Dans ces conditions la mission jugea qu’elle n’avait plus rien à faire à Paris, du moins pour le moment et partit le 15 au soir.
Qu’il nous soit permis en terminant de remercier M. le Ministre Dunant de sa bienveillance et de ses précieux conseils, et de rendre hommage à l’inlassable persévérance de M. Rappard qui, dans une situation souvent délicate, ne recule devant aucune démarche pour chercher à obtenir tout ce qu’il peut pour notre pays.
8.) Conclusions.
a.) La Mission estime avoir rempli sa tâche militaire en amenant, par l’intermédiaire du Général Sackville West, Lord Cecil à reconnaître lui-même et à faire reconnaître par le Colonel House la situation spéciale de la Suisse. Les Anglais et les Américains semblent bien disposés pour nous. Ils paraissent prêts à interpréter les articles du Pacte dans un sens conforme à des intérêts qu’ils reconnaissent justifiés, mais ne vont pas jusqu’à faire une exception en notre faveur. Lors de l’adhésion de la Suisse à la L.d.N. on peut admettre, si rien ne change d’ici-là, qu’ils défendront le point de vue suisse à condition que celui-ci puisse encore trouver sa place dans le cadre des articles du Pacte interprétés largement. Il semble cependant exclu que la Suisse entrant dans la L.d.N. puisse garder sa neutralité telle qu’elle existait jusqu’ici.
b.) Il ne faut pas se dissimuler que dans toutes ces négociations, on ne peut se baser sur aucun fait précis et officiellement enregistré. Nous n’avons en face de nous que des conversations et des opinions particulières de Lord Cecil et du Colonel House, opinions qui tirent leur valeur des personnalités qui les expriment mais qui ne constituent pas une base solide.
c.) Il faut de suite étudier soigneusement les réserves que la Suisse pourra formuler au moment de son adhésion.

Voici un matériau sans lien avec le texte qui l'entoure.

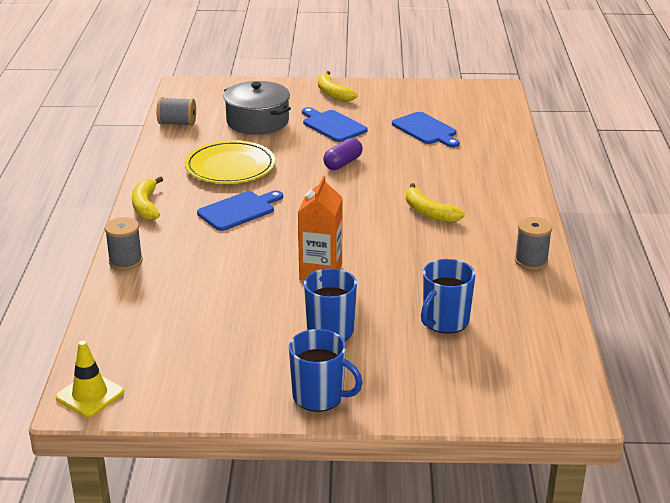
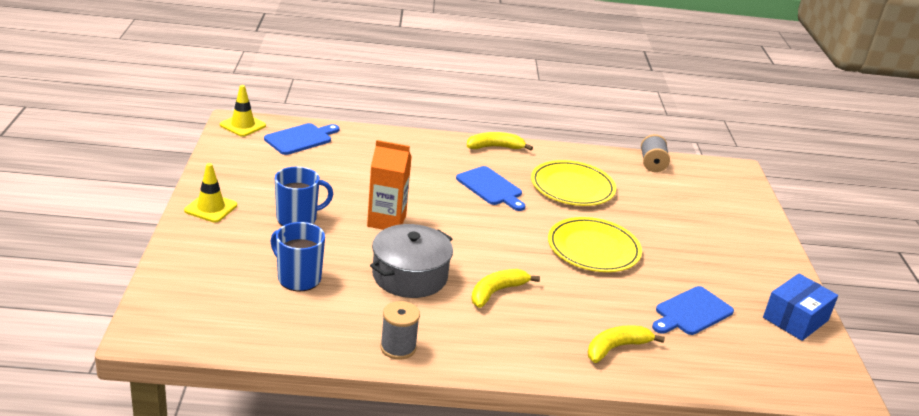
camera: 85 degrees right, 0 degrees up
grey spool [104,217,143,270] -> none
grey pot [224,81,291,135] -> grey pot moved to [370,224,453,298]
blue mug [289,329,363,412] -> yellow traffic cone [184,163,237,222]
blue cutting board [302,107,368,142] -> blue cutting board moved to [264,123,339,155]
yellow banana [318,71,358,102] -> yellow banana moved to [588,325,665,363]
purple capsule [323,138,363,170] -> yellow plate [548,217,642,272]
none -> blue box [763,274,838,341]

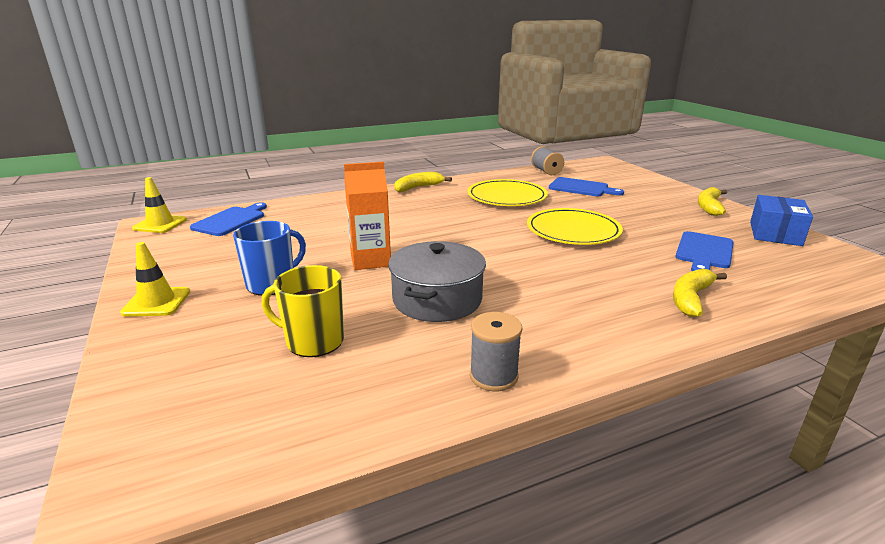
camera: 20 degrees left, 5 degrees down
blue mug [271,222,325,292] -> yellow mug [262,265,344,357]
blue cutting board [456,166,525,211] -> blue cutting board moved to [549,177,624,196]
yellow banana [471,269,540,308] -> yellow banana moved to [698,187,727,216]

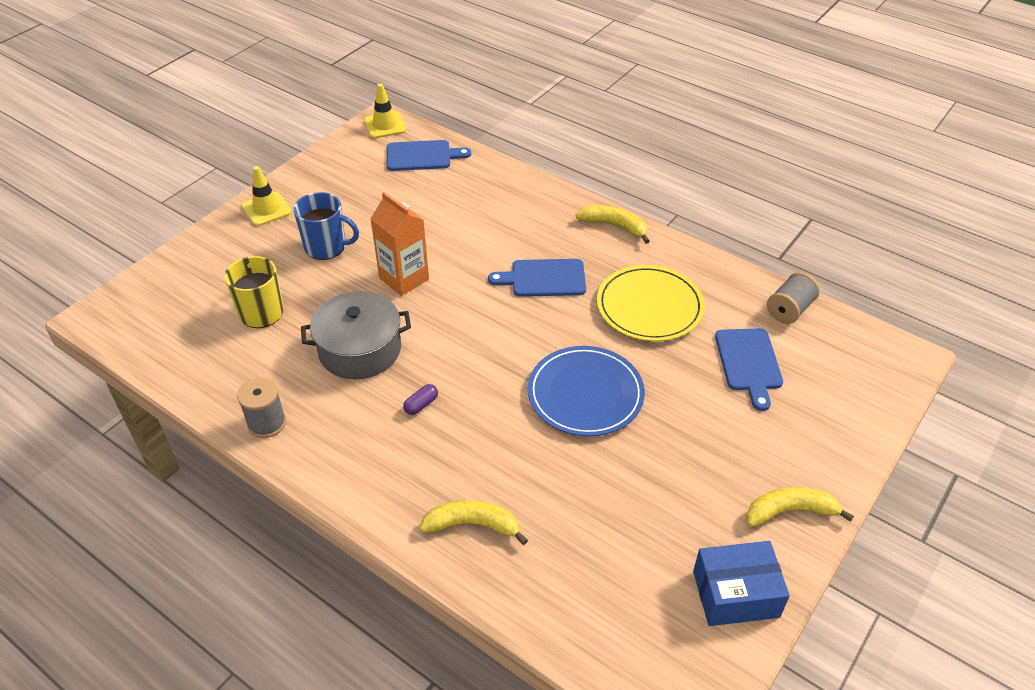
camera: 60 degrees right, 20 degrees up
yellow plate [527,208,623,245] -> blue plate [528,346,645,436]
blue cutting board [676,231,734,271] -> blue cutting board moved to [488,259,586,297]
none -> purple capsule [403,384,438,415]

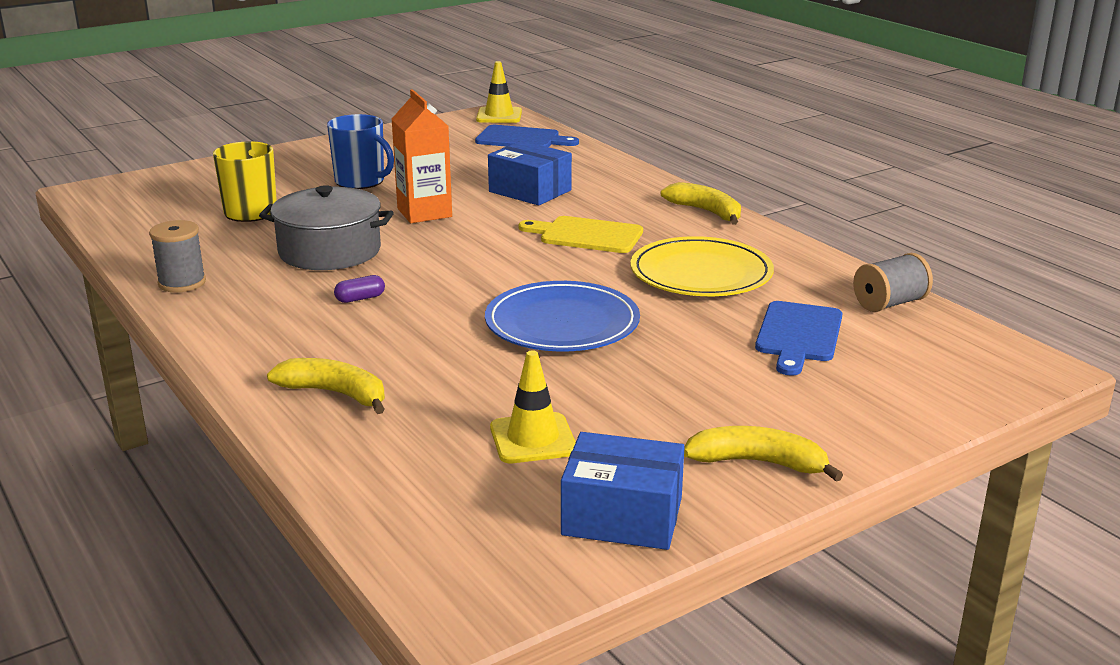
camera: 20 degrees right, 20 degrees down
yellow traffic cone [241,166,292,226] -> yellow traffic cone moved to [490,350,576,463]
blue cutting board [488,259,586,297] -> yellow cutting board [519,216,643,253]
none -> blue box [488,141,572,205]

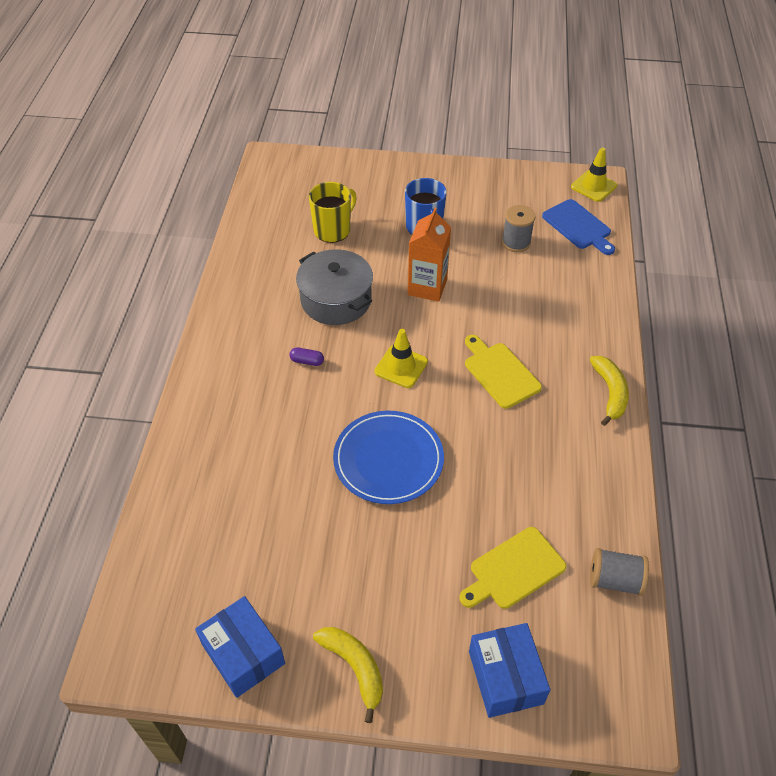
camera: 40 degrees right, 25 degrees up
grey spool [149,220,206,293] -> grey spool moved to [502,205,536,252]
yellow banana [267,358,385,414] -> none
blue box [488,141,572,205] -> blue box moved to [469,623,550,718]
yellow traffic cone [490,350,576,463] -> yellow traffic cone moved to [374,329,428,388]
yellow plate [630,236,774,296] -> none
blue cutting board [755,301,842,376] -> yellow cutting board [459,527,567,609]

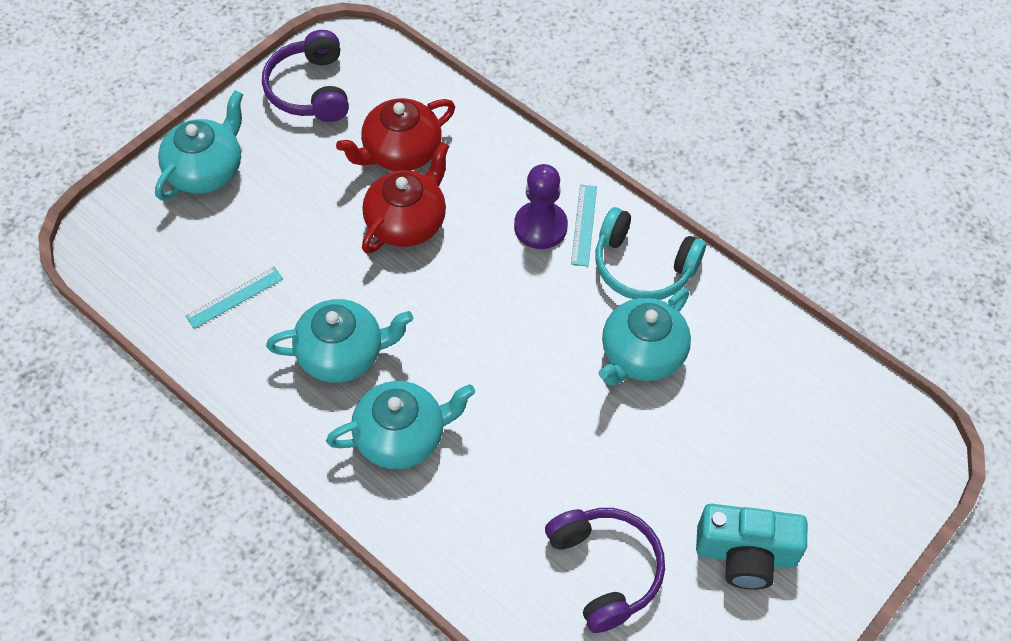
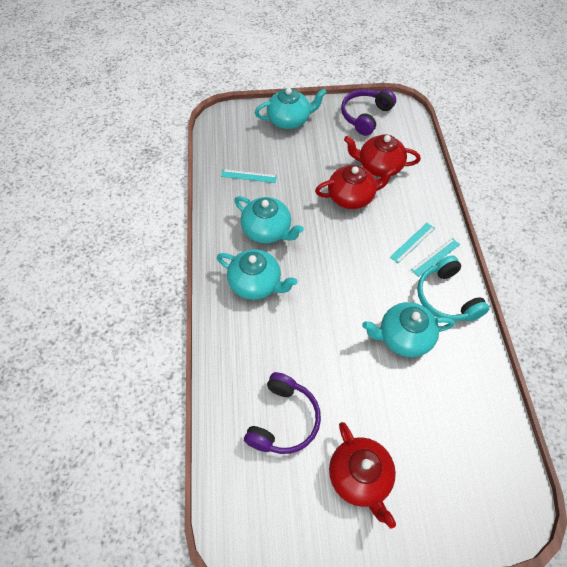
camera: 45 degrees right, 0 degrees up
purple pawn [514,164,568,249] -> turquoise ruler [390,223,435,263]
turquoise camera [696,504,807,590] -> red teapot [329,422,396,529]

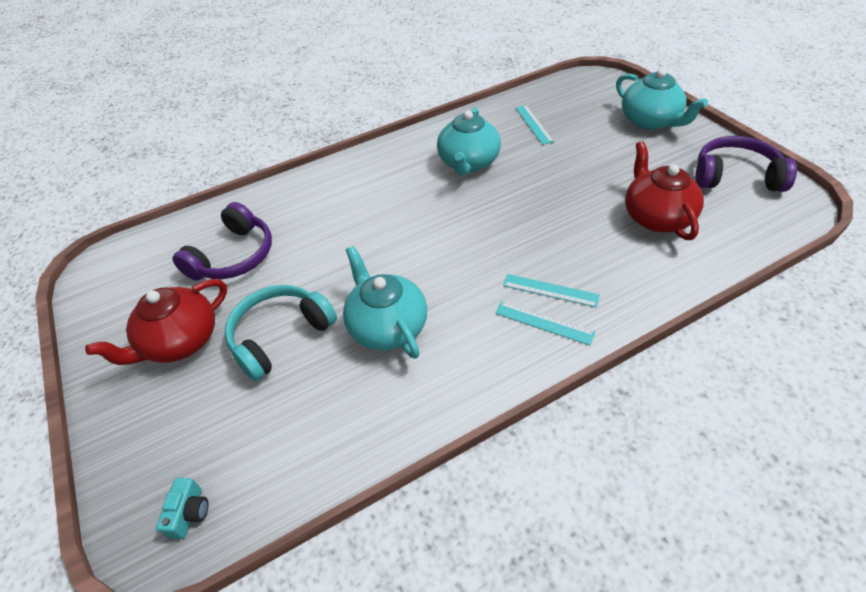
camera: 70 degrees right, 10 degrees down
turquoise teapot [217,249,298,300] -> none
purple headphones [244,372,321,454] -> purple headphones turned 60 degrees counterclockwise [172,202,272,281]
red teapot [315,165,396,209] -> none
turquoise headphones [417,255,489,321] -> turquoise headphones moved to [225,285,337,381]
none -> turquoise camera [156,478,209,539]

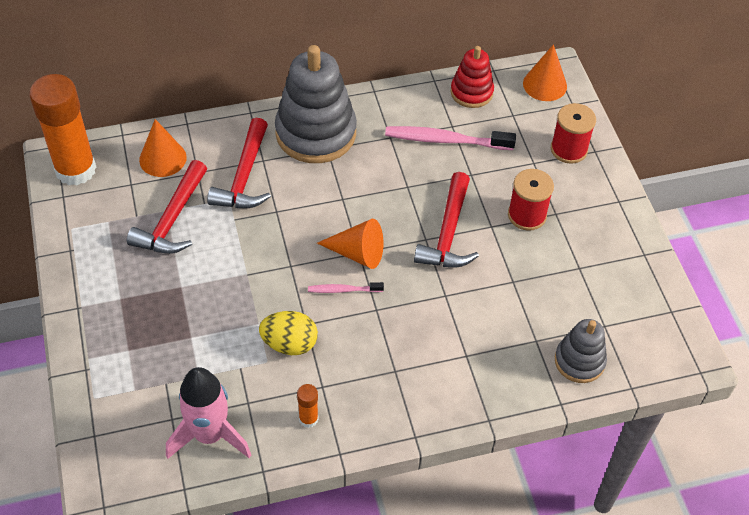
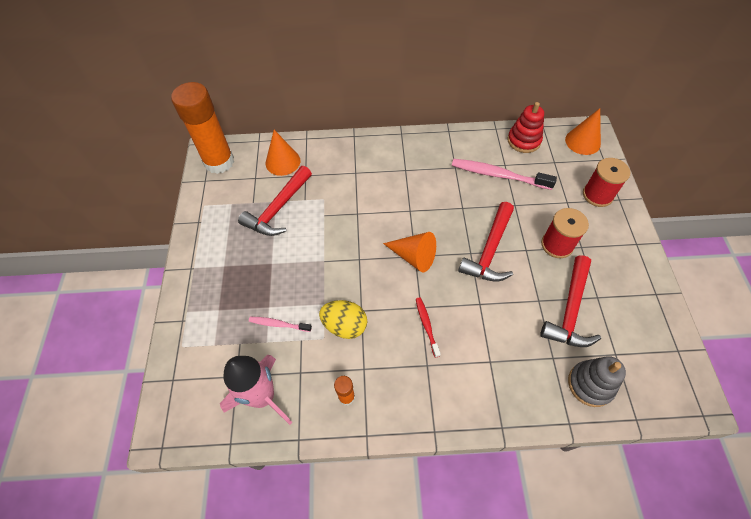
camera: 15 degrees right, 5 degrees up
red hammer [207,118,271,208] -> red hammer moved to [540,255,601,347]
grey stacking toy [275,45,357,163] -> none
pink toothbrush [308,282,384,293] -> pink toothbrush moved to [249,317,312,332]
none -> red toothbrush [416,298,441,358]

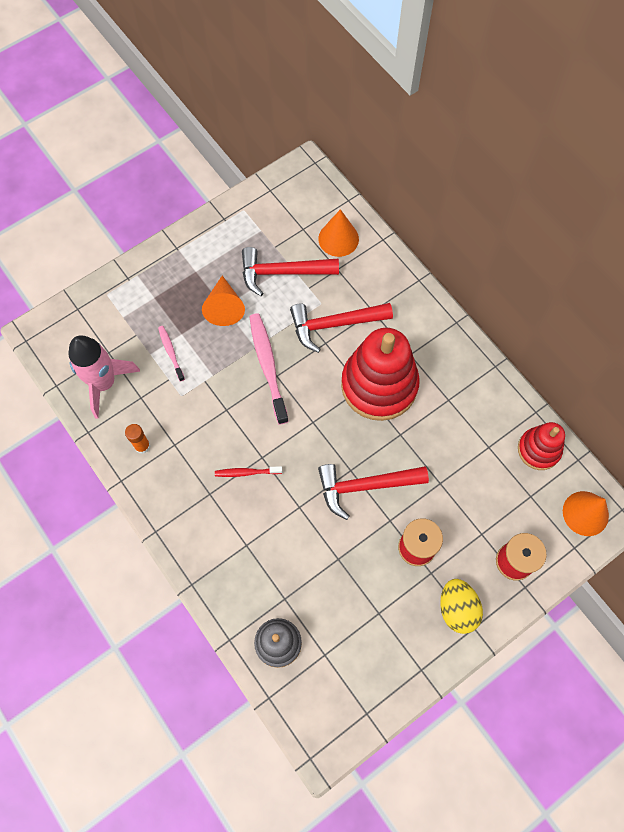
camera: 55 degrees right, 10 degrees up
orange glue stick [171,82,234,174] -> none
yellow egg [319,300,367,339] -> yellow egg moved to [440,579,483,634]
orange cone [383,232,436,272] -> orange cone moved to [202,276,245,326]
red toothbrush [416,298,441,358] -> red toothbrush turned 135 degrees counterclockwise [215,466,282,477]
pink toothbrush [452,159,557,190] -> pink toothbrush moved to [249,313,289,425]
red hammer [540,255,601,347] -> red hammer moved to [290,303,393,353]
none -> red stacking toy [341,328,420,421]

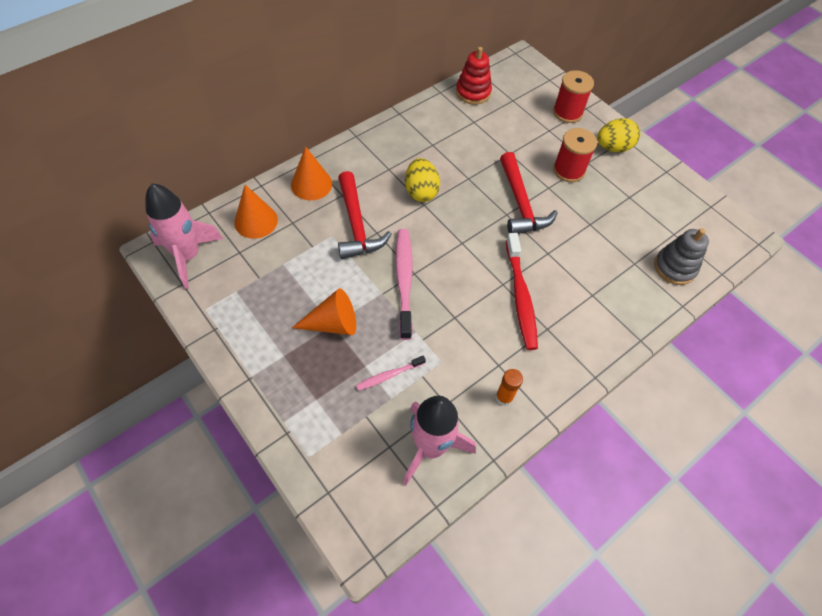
camera: 95 degrees left, 10 degrees down
red toothbrush [215,466,282,477] -> red toothbrush [506,233,538,350], size x1.88
red hammer [242,247,339,296] -> none
pink toothbrush [249,313,289,425] -> pink toothbrush turned 105 degrees clockwise [395,229,413,340]
red stacking toy [341,328,420,421] -> yellow egg [405,158,440,202]
orange cone [563,491,609,536] -> orange cone moved to [291,146,332,200]
none -> pink rocket [146,183,223,289]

Si l’on va trop loin on risque de tout compromettre, en particulier le siège de la L.d.N. D’autre part, il faut chercher à obtenir le maximum de concessions possibles. Pour cela il faudra sans doute sonder officieusement ceux qui nous sont favorables, c’est-à-dire les Anglais et les Américains, afin de savoir s’ils sont disposés à soutenir notre point de vue.
d.) Il ne semble pas probable que si la Suisse refusait d’entrer dans la L.d.N. elle puisse rester sous le régime du Traité de 1815. Ce point serait à préciser si possible.
e.) La Suisse refusant d’adhérer à la L.d.N. en perdrait le siège, ne sauverait probablement pas sa neutralité et avec la mentalité actuellement prédominante en France, cela lui serait imputé comme une quasi-alliance avec l’Allemagne. Il n’est pas nécessaire d’insister sur les conséquences.
f.) Le moment où la Suisse formulera son adhésion en même temps que ses réserves étant d’une importance capitale pour l’avenir du pays, il serait peut-être utile qu’à ce moment-là une personnalité très en vue vînt soutenir de son autorité nos négociateurs dans leur tâche difficile.